LabVIEW has subVIs which are effectively no different from any subroutine or method in another language. LabVIEW has dynamic dispatch so it can run code with heterogeneous ancestry. You can launch code asynchronously in the background, which isn't even necessary to accomplish multi-threaded execution in LabVIEW (though there are plenty of other gotchas for those used to manual control of threading along with a couple of sticky single threaded processes that might get into your way when trying to high level reusable code). You can even implement by-reference architectures adding yet another way to break out of the 2D-ness of its diagrams. Perhaps a new development for most here will be that LabVIEW is now completely free for personal use (non-commercial & non-academic). Still, like some have pointed out, LabVIEW really shines with its hardware integration. It's the Apple of the physical I/O world. The only reason I avoid it for anything larger than small projects is it needing it's not tiny run-time engine which isn't any different from .Net distributables just more.... niche?
With text you get top to bottom lines of text (a single dimension) and any additional dimensionality has to be conceptualized completely in your mind... Or in design tools like UML... which display relations in a 2D manner. SQL design tools these days provide 2D visualizations in a graph-like manner to relate all the linkages between tables. User stories, process flow, and state diagrams are (or at least should be) mapped out in 2D in a design document before putting down code. How does the execution order of functions and the usage of variables provide any more freedom?
All I want to establish is that LabVIEW is another tool in the toolbox. People used to text are used to SEEING a single dimension and thinking about all the others in their head or outside the language. LabVIEW places two dimensions in front of you which changes how you can/have to think about the other dimensions of the software. With skilled architecture of a LabVIEW program the application will already resemble a UML, flow, or state chart. I do agree that some stuff that feels much simpler in text languages such as calculations are much more of a bear in LabVIEW; tasks that are inherently single dimensional in their text expression suddenly fan out into something more resembling the cmos gate logic traffic light circuit I made at uni.

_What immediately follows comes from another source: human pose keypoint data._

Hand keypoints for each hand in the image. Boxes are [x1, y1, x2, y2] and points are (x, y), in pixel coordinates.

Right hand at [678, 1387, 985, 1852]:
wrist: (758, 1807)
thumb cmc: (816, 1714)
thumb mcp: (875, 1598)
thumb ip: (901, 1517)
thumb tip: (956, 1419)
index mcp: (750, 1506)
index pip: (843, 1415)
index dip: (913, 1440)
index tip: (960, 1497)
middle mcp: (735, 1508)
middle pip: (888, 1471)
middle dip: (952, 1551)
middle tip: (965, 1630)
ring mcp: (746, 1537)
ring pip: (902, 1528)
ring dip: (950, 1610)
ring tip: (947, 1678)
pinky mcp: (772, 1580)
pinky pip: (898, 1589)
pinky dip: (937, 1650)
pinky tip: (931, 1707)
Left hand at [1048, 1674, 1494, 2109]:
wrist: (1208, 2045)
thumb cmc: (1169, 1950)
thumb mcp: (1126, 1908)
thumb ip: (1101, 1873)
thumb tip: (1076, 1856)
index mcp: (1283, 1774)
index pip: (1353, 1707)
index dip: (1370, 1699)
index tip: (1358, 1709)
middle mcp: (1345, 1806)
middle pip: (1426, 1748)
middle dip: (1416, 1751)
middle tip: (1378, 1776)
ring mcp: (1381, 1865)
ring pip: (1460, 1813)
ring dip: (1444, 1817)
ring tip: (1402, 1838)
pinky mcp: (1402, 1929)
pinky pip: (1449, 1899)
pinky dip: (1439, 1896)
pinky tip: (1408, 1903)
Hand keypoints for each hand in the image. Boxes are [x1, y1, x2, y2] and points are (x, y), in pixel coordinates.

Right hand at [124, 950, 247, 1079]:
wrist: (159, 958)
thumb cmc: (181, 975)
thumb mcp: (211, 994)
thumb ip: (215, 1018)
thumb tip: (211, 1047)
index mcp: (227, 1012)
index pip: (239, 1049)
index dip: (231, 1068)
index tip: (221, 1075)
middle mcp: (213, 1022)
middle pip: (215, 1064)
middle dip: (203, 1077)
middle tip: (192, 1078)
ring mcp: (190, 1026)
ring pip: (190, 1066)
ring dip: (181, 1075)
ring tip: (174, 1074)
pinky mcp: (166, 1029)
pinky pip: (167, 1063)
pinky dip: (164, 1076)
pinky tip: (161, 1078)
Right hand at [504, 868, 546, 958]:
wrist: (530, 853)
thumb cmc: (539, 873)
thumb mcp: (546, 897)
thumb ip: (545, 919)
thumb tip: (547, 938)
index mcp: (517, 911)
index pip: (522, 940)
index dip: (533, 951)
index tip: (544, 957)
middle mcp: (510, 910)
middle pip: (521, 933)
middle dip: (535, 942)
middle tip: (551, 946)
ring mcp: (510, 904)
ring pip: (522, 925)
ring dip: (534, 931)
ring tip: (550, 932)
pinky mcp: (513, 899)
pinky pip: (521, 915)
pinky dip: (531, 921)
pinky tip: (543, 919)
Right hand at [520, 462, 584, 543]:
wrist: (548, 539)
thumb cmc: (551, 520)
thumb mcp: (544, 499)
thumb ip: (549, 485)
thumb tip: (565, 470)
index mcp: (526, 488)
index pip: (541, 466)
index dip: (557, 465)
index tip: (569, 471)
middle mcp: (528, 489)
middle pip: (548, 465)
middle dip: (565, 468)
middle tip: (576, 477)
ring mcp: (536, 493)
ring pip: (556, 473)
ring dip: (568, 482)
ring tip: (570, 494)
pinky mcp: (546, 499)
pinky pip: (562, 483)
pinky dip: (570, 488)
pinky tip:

I do embedded uC development with C/C++, I do industrial control systems and automated test in LabVIEW, and I even subject myself to the iron maiden of kludging together hundreds of libraries known as configuration file editing with a smattering of glue logic AKA modern web development (only partially sarcastic, if I never have to look at a webpack config file again I'll die happy). I (obviously by now) have the inverse view of most in this thread. For simple stuff I use C#. Microcontroller based projects I use C/C++. For larger projects I'll use LabVIEW.
Then, when something has to run in a browser I stick my head in the toilet and smash the seat down against my head repeatedly. Then I'll begin to search google for the 30 tabs I'll need to open to relearn how to get an environment setup, figure out which packages are available for what I'm trying to do, learn how to interact with the security of the backend framework I'm using, learn the de facto templating engine for said framework, decide which of the 4 available database relation packages I want to use for said backend, spend a week starting over because I realize one of the packages I based the architecture around was super easy to start with but is out of date; has expired documentation; conflicts with this other newer library I was planning on using for some other feature... Now I need a cold shower and a drink.
P.S. I do find a lot of modern web development fun, but the mind-load on top of all my other projects and professional work can be a bit much. I'm sure someone that started out in webdev has the same exact vomitous reaction to something like LabVIEW.